== TEXTE FOURNI ==
En apparence, il ne restait plus aucune braise. Deux jeunes randonneurs suisses alémaniques pensaient avoir complètement éteint leur feu de camp avant de s’endormir.Mais il couvait et, au milieu de la nuit, un vent fort a déposé quelques étincelles sur le bosquet voisin, particulièrement sec après une période prolongée sans pluies. Le feu a pris très facilement.

C’est ainsi que dans la nuit du 30 janvier 2022, l’incendie au Monte Gambarogno, au Tessin, a commencé. Durant cinquante-huit heures, les flammes se sont propagées, ravageant près de 200 hectares malgré l’intervention de dizaines de sapeurs-pompiers et de plusieurs hélicoptères bombardiers d’eau.

Une semaine sous surveillance

Le village d’Indemini a dû être évacué en raison de la fumée âcre. La ligne à haute tension se prolongeant jusqu’en Italie a été hors service pendant deux semaines. La cendre a pollué des sources et des captages d’eau potable. Une fois le feu enfin éteint, les sapeurs-pompiers tessinois et italiens ont maintenu leur surveillance durant toute une semaine.Ils laissaient par exemple voler des drones équipés de caméras thermiques pour détecter des foyers souterrains.

La task force mise en place dans le Tessin a fait savoir que les dommages dépassent 7,5 millions de francs. Heureusement, personne n’est décédé. Les deux randonneurs qui avaient violé l’interdiction absolue de faire du feu lors de leur bivouac ont pu échapper au brasier. Une plainte a été déposée contre eux.

Interdiction élargie

«Nous interdisons les feux en plein air pendant septante jours en moyenne», déclare Aron Ghiringhelli, responsable de l’administration du district de Biasca.

L’interdiction de faire du feu un jour donné ne dépend pas uniquement du risque objectif d’incendie de forêt, mais aussi du comportement de la population pendant ses loisirs. L’affluence en forêt accroît la menace d’un départ de feu. «Ou, plus grave encore, le déclenchement simultané de feux situés à différents endroits», ajoute Aron Ghiringhelli.

En Suisse, le dernier grand incendie de forêt a eu lieu le 17 juillet 2023 au-dessus de Bitsch, près de Brigue, dans le Valais. Les flammes ont dévasté plus de 130 hectares. Une semaine plus tard, des hélicoptères bombardiers d’eau luttaient encore contre les feux couvants. Une ligne électrique en panne est suspectée d’être à l’origine du sinistre.

== TÂCHE 1 ==
Renvoie le passage du texte qui va de « Une semaine sous » jusqu'à « des foyers souterrains. » inclus.
== TÂCHE 2 ==
Reformule sous forme de liste le paragraphe du texte qui commence par « Le village d'Indemini a dû être évacué », en conservant ses faits principaux.
== TÂCHE 3 ==
D'après le texte, quelle surface l'incendie du Monte Gambarogno a-t-il ravagée ?
Les données qui suivent n'ont aucun rapport avec le texte.

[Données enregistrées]
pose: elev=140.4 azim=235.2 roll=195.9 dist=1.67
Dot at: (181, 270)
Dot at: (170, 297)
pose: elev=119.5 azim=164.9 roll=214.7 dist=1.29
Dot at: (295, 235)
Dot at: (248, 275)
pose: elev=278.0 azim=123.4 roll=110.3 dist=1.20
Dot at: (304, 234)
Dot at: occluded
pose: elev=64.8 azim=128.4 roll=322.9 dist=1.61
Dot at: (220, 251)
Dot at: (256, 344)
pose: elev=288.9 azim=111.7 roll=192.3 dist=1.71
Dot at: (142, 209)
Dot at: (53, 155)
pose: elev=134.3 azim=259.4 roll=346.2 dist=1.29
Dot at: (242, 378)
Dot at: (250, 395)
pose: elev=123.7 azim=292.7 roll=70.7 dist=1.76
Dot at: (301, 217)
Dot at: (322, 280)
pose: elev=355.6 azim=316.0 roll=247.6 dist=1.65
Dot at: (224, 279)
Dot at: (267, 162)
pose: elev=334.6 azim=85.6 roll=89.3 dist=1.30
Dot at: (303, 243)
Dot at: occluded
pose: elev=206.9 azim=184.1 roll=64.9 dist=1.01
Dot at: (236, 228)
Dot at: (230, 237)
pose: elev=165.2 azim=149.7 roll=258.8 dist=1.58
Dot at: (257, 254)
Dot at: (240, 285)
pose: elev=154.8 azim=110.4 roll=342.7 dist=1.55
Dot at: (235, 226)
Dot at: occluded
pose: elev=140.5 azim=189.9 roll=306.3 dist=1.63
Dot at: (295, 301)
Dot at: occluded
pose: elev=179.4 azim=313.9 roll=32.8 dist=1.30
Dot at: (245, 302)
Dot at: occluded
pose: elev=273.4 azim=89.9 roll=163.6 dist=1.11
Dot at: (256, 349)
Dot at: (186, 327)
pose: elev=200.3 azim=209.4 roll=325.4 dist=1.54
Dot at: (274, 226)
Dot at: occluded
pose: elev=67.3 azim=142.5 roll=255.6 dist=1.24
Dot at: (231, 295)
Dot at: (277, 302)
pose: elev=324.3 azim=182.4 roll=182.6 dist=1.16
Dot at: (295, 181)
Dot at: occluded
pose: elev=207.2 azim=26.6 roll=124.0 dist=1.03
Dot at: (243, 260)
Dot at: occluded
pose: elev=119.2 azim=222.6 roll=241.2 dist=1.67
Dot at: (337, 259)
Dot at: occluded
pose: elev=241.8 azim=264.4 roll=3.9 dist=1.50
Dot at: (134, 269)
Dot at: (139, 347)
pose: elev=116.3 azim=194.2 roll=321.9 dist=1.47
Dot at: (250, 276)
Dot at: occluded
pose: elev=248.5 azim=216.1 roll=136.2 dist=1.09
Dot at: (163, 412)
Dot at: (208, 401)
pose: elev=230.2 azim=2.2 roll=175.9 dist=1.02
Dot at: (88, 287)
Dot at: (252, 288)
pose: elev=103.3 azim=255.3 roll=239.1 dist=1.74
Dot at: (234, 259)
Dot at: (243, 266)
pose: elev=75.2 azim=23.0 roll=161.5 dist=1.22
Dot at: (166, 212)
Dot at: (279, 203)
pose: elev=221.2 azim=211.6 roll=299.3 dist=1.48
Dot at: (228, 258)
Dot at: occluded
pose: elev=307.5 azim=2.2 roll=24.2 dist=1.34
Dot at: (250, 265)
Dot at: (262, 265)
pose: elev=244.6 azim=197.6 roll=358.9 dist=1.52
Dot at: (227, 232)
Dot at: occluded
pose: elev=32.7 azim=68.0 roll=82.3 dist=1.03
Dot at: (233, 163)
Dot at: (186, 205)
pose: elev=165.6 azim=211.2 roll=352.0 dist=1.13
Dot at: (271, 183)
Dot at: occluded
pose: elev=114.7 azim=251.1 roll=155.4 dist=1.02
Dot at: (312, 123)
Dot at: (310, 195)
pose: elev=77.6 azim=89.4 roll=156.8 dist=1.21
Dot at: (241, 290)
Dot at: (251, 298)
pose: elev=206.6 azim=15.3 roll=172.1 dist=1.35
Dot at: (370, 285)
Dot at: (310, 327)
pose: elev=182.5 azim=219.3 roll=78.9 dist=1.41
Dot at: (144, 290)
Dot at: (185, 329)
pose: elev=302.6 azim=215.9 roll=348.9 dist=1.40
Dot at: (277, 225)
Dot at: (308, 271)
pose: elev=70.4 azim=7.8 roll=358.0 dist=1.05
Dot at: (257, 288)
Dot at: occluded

== SOLUTION 1 ==
Une semaine sous surveillance

Le village d’Indemini a dû être évacué en raison de la fumée âcre. La ligne à haute tension se prolongeant jusqu’en Italie a été hors service pendant deux semaines. La cendre a pollué des sources et des captages d’eau potable. Une fois le feu enfin éteint, les sapeurs-pompiers tessinois et italiens ont maintenu leur surveillance durant toute une semaine.Ils laissaient par exemple voler des drones équipés de caméras thermiques pour détecter des foyers souterrains.

== SOLUTION 2 ==
- Le village d'Indemini a été évacué à cause de la fumée âcre.
- La ligne à haute tension vers l'Italie a été hors service pendant deux semaines.
- La cendre a pollué des sources et des captages d'eau potable.
- Après l'extinction du feu, les sapeurs-pompiers tessinois et italiens ont assuré une surveillance d'une semaine, notamment avec des drones équipés de caméras thermiques pour détecter des foyers souterrains.

== SOLUTION 3 ==
Près de 200 hectares.